Improvements and Service Charges in Residential Leases
Periodic tenants who pay a fixed rent may welcome major improvements to their building or estate whereas many hard-pressed leaseholders may dread the enormous cost of such major renovation programmes.
This scenario is all too common in large estates where there is a mix of secure tenants and long leaseholders many of whom have exercised the right to buy.
The Court of Appeal has recently had its say on this in a case involving Hounslow council.
The case involved a major block renovation programme on an estate where there were 850 secure tenants and 140 long leaseholders.
Under the lease, the landlord had an obligation to repair, but only a power to improve. The landlord was entitled to recover contributions by way of service charge from the leaseholders.
The individual tenant’s contribution was calculated at over £55,000.
Not unsurprisingly the leaseholder applied to the First Tier Tribunal to challenge whether the sum claimed was recoverable. The tribunal’s decision was appealed firstly to the Upper Tribunal and then to the Court of Appeal.
Whilst it was not argued that the works were not of a reasonable standard, the tribunal and the Courts were asked to decide whether they had been reasonably incurred.

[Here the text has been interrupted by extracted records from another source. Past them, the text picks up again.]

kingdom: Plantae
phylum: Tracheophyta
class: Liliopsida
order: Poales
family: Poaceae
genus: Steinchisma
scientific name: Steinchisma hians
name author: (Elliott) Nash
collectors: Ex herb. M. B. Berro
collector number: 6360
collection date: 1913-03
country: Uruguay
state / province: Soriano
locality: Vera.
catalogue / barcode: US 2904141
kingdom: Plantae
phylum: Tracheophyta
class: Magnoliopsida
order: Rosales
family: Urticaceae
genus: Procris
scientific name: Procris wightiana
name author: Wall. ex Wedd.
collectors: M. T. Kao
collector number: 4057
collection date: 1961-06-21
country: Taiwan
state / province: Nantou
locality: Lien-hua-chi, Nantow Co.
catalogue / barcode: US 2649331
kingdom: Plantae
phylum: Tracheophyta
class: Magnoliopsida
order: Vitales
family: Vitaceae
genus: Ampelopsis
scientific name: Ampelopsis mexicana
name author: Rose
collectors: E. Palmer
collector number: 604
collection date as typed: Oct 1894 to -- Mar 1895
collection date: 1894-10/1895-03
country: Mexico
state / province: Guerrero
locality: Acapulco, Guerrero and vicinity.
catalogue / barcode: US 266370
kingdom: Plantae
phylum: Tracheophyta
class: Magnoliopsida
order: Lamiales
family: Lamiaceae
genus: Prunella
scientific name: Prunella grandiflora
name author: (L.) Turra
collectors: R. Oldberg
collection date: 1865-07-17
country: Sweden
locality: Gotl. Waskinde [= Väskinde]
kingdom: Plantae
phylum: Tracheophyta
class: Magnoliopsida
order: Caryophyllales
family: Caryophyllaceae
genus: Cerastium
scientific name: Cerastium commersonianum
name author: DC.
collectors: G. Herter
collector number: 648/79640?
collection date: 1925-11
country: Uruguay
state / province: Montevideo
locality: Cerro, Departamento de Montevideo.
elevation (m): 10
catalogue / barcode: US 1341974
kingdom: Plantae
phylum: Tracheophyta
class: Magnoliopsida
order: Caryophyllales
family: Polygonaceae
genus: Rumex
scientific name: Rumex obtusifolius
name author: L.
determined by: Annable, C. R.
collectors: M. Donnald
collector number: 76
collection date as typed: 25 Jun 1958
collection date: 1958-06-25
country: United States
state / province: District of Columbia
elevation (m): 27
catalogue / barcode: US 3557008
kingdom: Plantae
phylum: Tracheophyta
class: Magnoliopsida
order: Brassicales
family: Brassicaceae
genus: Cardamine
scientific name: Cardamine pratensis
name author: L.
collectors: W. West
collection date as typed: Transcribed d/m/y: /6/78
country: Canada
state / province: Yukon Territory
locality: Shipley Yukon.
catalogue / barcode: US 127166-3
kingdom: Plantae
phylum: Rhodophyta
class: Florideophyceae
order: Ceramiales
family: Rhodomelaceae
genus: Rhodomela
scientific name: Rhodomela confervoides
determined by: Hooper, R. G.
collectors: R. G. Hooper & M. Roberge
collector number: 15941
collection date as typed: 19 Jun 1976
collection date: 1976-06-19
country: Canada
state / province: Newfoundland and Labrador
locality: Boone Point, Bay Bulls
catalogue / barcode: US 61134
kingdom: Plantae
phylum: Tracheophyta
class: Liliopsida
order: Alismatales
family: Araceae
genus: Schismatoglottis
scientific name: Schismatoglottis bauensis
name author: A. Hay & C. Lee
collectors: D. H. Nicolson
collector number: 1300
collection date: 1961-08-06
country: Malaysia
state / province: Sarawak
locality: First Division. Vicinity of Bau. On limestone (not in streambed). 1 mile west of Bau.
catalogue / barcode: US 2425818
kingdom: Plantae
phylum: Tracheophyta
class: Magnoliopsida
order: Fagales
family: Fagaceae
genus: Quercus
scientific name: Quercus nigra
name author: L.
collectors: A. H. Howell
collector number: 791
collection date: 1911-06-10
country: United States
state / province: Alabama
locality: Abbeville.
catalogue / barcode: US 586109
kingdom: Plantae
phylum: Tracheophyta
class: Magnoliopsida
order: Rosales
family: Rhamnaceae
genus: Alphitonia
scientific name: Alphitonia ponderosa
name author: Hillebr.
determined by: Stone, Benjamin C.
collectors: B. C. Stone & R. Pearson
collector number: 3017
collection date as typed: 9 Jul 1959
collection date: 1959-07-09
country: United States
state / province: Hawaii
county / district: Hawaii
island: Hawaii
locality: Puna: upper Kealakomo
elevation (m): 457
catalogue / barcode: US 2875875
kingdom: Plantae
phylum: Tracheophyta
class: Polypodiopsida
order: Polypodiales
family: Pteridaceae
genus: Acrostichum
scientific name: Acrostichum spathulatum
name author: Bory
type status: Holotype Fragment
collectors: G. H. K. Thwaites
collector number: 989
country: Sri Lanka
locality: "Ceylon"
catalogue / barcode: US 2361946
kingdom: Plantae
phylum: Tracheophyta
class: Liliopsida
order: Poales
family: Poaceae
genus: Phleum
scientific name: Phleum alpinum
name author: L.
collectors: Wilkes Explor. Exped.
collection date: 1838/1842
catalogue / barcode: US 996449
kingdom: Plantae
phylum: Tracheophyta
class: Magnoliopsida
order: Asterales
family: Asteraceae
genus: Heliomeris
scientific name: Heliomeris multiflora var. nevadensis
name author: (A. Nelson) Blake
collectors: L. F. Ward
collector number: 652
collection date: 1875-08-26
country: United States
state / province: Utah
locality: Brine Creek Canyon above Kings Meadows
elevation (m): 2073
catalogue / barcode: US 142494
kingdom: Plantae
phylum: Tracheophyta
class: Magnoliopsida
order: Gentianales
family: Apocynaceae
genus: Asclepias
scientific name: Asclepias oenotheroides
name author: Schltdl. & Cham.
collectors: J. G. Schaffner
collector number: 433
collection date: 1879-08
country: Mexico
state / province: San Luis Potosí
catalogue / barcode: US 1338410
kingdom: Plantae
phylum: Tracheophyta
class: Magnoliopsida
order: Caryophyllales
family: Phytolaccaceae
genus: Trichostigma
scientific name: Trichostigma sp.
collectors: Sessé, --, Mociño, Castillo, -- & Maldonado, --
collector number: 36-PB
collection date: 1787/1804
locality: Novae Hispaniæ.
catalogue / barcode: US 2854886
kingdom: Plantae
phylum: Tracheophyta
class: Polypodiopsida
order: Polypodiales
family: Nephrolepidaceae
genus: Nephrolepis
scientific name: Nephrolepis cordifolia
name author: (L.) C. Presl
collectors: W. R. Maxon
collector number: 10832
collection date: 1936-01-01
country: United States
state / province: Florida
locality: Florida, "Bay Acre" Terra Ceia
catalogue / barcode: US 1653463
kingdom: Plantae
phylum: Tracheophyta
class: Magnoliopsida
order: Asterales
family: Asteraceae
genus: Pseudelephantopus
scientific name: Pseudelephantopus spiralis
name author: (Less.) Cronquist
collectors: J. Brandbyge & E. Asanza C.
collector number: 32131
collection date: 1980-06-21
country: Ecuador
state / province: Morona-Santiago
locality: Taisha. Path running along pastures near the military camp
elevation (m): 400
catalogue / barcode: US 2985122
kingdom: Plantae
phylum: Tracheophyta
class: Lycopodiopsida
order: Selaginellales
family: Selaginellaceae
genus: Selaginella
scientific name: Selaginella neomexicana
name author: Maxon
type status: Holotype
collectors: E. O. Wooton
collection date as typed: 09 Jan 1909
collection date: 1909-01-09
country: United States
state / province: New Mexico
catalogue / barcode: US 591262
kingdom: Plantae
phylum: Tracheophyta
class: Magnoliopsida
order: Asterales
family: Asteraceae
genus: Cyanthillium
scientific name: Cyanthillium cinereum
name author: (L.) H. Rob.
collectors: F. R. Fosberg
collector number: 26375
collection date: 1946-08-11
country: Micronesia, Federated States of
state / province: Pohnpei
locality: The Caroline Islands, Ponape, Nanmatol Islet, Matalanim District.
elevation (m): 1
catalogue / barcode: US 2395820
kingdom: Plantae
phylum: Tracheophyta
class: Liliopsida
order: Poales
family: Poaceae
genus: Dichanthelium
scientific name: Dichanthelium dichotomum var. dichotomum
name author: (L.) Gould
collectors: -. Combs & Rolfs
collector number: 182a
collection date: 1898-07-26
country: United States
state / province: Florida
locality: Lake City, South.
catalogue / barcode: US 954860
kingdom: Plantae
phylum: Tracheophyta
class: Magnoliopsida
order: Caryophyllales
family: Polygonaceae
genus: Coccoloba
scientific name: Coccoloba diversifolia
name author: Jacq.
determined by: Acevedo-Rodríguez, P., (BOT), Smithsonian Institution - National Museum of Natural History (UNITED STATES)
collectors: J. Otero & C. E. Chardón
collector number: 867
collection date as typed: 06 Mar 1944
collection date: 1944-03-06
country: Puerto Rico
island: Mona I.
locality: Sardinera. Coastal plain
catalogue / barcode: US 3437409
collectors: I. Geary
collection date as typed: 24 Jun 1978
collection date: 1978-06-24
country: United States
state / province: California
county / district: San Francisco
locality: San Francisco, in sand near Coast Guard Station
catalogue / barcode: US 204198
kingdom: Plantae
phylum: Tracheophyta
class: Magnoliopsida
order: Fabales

In determining this issue the Court of Appeal supported a differential approach in the case of Repairs (which the landlord must carry out to comply with its obligations under the lease) and Improvements which are optional: “…It is one thing to require the lessee to contribute towards the cost of works which can… be identified in advance and quite another to require the lessees to contribute towards the cost of works whose scale and extent are unknown and unknowable.”
The Court held that where the landlord goes beyond what is needed for repair and carries out improvements, the cost of which it seeks contribution from leaseholders, it should first “…take particular account of the extent of the interests of the lessees, their views on the proposals and the financial impact of proceeding.”
The end result was that the Leaseholder was obliged to contribute in full in respect of works termed as repairs, but was entitled to a reduction on the items of improvement to reflect the landlord’s failure to do so.